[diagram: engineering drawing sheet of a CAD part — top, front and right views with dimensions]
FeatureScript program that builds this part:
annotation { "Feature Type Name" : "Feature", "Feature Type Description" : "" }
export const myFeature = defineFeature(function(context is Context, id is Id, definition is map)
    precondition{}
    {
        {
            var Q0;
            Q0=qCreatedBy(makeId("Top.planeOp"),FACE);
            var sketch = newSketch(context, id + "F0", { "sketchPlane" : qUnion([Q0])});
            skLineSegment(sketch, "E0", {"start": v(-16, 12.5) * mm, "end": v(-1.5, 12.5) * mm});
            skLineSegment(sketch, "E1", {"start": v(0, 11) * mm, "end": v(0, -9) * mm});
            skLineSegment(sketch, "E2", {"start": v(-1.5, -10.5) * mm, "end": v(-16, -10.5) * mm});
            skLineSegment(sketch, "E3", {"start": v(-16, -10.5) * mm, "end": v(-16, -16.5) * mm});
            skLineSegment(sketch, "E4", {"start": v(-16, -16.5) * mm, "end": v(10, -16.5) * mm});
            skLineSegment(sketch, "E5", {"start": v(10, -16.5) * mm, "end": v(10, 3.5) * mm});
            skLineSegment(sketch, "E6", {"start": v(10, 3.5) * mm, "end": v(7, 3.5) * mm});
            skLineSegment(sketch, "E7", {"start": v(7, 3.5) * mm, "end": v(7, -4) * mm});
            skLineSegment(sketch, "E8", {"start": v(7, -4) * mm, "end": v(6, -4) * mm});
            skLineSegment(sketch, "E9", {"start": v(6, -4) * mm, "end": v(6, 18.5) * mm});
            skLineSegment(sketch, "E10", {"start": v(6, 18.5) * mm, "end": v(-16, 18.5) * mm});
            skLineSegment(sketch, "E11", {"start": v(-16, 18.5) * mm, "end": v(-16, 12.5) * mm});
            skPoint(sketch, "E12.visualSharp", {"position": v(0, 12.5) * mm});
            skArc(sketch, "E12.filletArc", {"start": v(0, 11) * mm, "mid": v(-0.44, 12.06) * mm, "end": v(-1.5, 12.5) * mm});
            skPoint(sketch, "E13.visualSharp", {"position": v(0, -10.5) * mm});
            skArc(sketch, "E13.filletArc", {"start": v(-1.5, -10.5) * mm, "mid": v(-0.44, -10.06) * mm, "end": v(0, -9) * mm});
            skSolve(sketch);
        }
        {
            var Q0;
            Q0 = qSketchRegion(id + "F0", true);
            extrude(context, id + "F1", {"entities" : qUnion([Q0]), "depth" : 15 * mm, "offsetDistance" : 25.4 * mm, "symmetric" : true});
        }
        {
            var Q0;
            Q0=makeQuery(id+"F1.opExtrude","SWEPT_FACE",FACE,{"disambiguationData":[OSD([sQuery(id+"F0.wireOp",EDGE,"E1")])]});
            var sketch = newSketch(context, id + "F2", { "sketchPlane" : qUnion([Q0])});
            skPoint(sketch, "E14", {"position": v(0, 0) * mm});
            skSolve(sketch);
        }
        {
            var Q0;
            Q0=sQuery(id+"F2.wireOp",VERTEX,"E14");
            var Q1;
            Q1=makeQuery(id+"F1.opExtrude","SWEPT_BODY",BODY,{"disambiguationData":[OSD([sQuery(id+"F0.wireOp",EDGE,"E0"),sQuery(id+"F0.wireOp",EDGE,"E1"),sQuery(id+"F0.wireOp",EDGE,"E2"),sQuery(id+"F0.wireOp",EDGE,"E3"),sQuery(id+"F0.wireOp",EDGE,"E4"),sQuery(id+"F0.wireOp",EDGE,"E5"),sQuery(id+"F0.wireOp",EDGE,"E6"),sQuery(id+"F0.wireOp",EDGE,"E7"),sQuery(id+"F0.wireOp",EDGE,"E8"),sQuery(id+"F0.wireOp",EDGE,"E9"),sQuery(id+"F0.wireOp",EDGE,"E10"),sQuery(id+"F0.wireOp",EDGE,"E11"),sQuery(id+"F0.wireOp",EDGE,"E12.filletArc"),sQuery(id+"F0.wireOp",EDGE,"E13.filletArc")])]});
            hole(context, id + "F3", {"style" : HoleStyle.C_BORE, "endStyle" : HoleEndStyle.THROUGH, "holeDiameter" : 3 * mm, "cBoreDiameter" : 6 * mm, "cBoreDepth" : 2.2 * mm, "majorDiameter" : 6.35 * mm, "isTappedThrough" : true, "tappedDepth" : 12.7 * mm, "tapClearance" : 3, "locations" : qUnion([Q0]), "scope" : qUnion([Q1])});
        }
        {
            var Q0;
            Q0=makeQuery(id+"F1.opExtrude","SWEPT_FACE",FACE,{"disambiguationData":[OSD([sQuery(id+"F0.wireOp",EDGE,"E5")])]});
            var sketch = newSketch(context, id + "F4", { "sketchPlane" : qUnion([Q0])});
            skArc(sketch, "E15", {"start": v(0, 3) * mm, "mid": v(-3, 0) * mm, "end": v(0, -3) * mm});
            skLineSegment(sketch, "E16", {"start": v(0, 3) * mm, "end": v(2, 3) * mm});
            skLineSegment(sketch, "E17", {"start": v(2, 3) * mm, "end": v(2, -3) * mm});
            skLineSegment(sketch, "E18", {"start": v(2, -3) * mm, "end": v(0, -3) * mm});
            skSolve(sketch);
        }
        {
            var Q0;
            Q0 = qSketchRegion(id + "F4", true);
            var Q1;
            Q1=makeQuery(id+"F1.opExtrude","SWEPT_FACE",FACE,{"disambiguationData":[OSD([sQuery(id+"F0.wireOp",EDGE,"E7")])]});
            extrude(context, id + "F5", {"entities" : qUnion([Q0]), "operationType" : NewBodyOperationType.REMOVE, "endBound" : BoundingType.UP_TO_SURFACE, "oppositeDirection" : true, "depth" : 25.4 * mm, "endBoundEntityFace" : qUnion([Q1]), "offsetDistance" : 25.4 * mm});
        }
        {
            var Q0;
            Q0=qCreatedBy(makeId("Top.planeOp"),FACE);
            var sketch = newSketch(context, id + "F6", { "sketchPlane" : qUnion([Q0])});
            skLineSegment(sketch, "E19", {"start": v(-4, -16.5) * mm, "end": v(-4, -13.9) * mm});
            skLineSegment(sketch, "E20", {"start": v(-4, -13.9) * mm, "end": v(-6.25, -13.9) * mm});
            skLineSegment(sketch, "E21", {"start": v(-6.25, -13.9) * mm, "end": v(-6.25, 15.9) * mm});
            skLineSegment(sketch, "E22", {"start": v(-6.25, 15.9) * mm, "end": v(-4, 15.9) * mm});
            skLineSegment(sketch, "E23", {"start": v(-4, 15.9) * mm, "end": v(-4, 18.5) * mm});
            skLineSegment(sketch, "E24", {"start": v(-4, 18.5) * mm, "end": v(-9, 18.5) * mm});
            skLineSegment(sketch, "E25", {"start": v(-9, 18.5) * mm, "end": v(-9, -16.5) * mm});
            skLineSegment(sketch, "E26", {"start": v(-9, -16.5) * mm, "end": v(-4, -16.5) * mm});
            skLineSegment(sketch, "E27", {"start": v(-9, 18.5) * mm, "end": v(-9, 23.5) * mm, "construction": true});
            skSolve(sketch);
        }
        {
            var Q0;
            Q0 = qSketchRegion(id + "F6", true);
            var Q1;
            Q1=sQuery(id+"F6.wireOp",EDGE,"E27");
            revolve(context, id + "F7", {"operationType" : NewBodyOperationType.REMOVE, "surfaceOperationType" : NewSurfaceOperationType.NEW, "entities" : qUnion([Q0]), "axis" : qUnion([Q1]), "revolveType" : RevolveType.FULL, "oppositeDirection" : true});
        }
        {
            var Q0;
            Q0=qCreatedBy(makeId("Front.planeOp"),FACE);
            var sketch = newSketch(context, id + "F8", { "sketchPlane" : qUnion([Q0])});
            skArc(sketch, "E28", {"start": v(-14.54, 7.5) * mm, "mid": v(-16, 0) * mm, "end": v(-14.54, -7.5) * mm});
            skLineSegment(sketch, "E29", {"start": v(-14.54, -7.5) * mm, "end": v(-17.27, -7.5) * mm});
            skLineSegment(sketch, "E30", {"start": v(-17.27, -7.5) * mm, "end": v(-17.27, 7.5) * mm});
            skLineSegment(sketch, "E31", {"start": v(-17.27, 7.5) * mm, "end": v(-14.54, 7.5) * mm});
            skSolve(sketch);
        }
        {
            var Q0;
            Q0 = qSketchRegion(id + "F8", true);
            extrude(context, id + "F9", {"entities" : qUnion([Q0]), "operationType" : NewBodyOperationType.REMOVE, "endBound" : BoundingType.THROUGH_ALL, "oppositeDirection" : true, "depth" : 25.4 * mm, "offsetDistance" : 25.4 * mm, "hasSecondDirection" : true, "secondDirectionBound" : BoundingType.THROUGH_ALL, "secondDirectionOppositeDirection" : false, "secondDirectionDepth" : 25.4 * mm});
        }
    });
--
● Problem to work on: Report every line of the data above that contains the string "skArc", copying each such line in full. The match is case-sensitive.

● Result of the task:
            skArc(sketch, "E12.filletArc", {"start": v(0, 11) * mm, "mid": v(-0.44, 12.06) * mm, "end": v(-1.5, 12.5) * mm});
            skArc(sketch, "E13.filletArc", {"start": v(-1.5, -10.5) * mm, "mid": v(-0.44, -10.06) * mm, "end": v(0, -9) * mm});
            skArc(sketch, "E15", {"start": v(0, 3) * mm, "mid": v(-3, 0) * mm, "end": v(0, -3) * mm});
            skArc(sketch, "E28", {"start": v(-14.54, 7.5) * mm, "mid": v(-16, 0) * mm, "end": v(-14.54, -7.5) * mm});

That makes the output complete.